Tuck Everlasting by Natalie Babbit

The sweet earth opened out its wide four corners to her like the petals of a flower ready to be picked and it shimmered with light and possibility till she was dizzy with it.

The movie version of Tuck Everlasting was one of those stories I should have known originated in a book somewhere, but never really considered until a friend of mine was telling me I ought to read it. Naturally, when I saw it on the shelf at my local Half Price Books, I had to purchase it. And it was a worth purchase.

Tuck Everlasting is a children's fiction book following the story of a ten-year-old girl named Winnifred Foster. Winnie feels trapped in her home and yearns to venture into the forest at it's edge. It's when she finally does that she stumbles upon the Tuck family -- a family that guards a dangerous secret.

This secret is the secret to everlasting life, but as Angus Tuck explains to her, everlasting life isn't really life at all. The Tucks kidnap her to explain this and convince her that the secret is worth keeping. But things grow even more complicated when a man who has been searching for the Tucks and the water that bears this everlasting life since he first heard the stories of their existence as a child and he's not going to let anything get in his way.

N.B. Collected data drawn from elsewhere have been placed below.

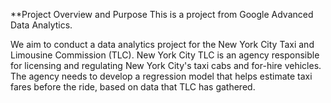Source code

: **Project Overview and Purpose
This is a project from Google Advanced Data Analytics.

We aim to conduct a data analytics project for the New York City Taxi and Limousine Commission (TLC). New York City TLC is an agency responsible for licensing and regulating New York City's taxi cabs and for-hire vehicles. The agency needs to develop a regression model that helps estimate taxi fares before the ride, based on data that TLC has gathered.
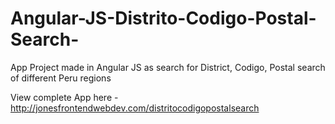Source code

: # Angular-JS-Distrito-Codigo-Postal-Search-

App Project made in Angular JS as search for District, Codigo, Postal search of different Peru regions

View complete App here - http://jonesfrontendwebdev.com/distritocodigopostalsearch
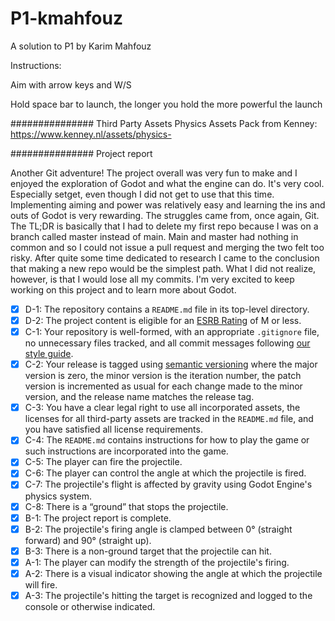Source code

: # P1-kmahfouz
A solution to P1 by Karim Mahfouz

Instructions:

Aim with arrow keys and W/S 

Hold space bar to launch, the longer you hold the more powerful the launch

############### Third Party Assets
Physics Assets Pack from Kenney: https://www.kenney.nl/assets/physics-

############### Project report

Another Git adventure! The project overall was very fun to make and I enjoyed the exploration of Godot and what the engine can do. It's very cool. Especially setget, even though I did not get to use that this time. Implementing aiming and power was relatively easy and learning the ins and outs of Godot is very rewarding. The struggles came from, once again, Git. The TL;DR is basically that I had to delete my first repo because I was on a branch called master instead of main. Main and master had nothing in common and so I could not issue a pull request and merging the two felt too risky. After quite some time dedicated to research I came to the conclusion that making a new repo would be the simplest path. What I did not realize, however, is that I would lose all my commits. I'm very excited to keep working on this project and to learn more about Godot. 


- [X] D-1: The repository contains a <code>README.md</code> file in its top-level directory.
- [X] D-2: The project content is eligible for an <a href="https://www.esrb.org/ratings-guide/">ESRB Rating</a> of M or less.
- [X] C-1: Your repository is well-formed, with an appropriate <code>.gitignore</code> file, no unnecessary files tracked, and all commit messages following <a href="https://cbea.ms/git-commit/">our style guide</a>.
- [X] C-2: Your release is tagged using <a href="https://semver.org/">semantic versioning</a> where the major version is zero, the minor version is the iteration number, the patch version is incremented as usual for each change made to the minor version, and the release name matches the release tag.
- [X] C-3: You have a clear legal right to use all incorporated assets, the licenses for all third-party assets are tracked in the <code>README.md</code> file, and you have satisfied all license requirements.
- [X] C-4: The <code>README.md</code> contains instructions for how to play the game or such instructions are incorporated into the game.
- [X] C-5: The player can fire the projectile.
- [X] C-6: The player can control the angle at which the projectile is fired.
- [X] C-7: The projectile's flight is affected by gravity using Godot Engine's physics system.
- [X] C-8: There is a &ldquo;ground&rdquo; that stops the projectile.
- [X] B-1: The project report is complete.
- [X] B-2: The projectile's firing angle is clamped between 0&deg; (straight forward) and 90&deg; (straight up).
- [X] B-3: There is a non-ground target that the projectile can hit.
- [X] A-1: The player can modify the strength of the projectile's firing.
- [X] A-2: There is a visual indicator showing the angle at which the projectile will fire.
- [X] A-3: The projectile's hitting the target is recognized and logged to the console or otherwise indicated.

A wonderful, easy read for all ages. This is one I'll definitely be suggesting for my sister to read to her girls (ages 4 and 2) and anyone else who would enjoy it. The plot is well-written and the descriptions within prove to be breathtaking on more than one instance. This story was quite worth the $3 I dished out for it.

Rating: ♥ ♥ ♥

"But dying's part of the wheel right there next to being born. You can't pick out the pieces you like and leave the rest. Being part of the whole thing, that's the blessing. But it's passing us by, us Tucks. Living's heavy work, but off to one side, the way we are, it's useless too. It don't make sense. If I knowed how to climb back on the wheel, I'd do it in a minute. You can't have living without dying. So you can't call it living, what we got."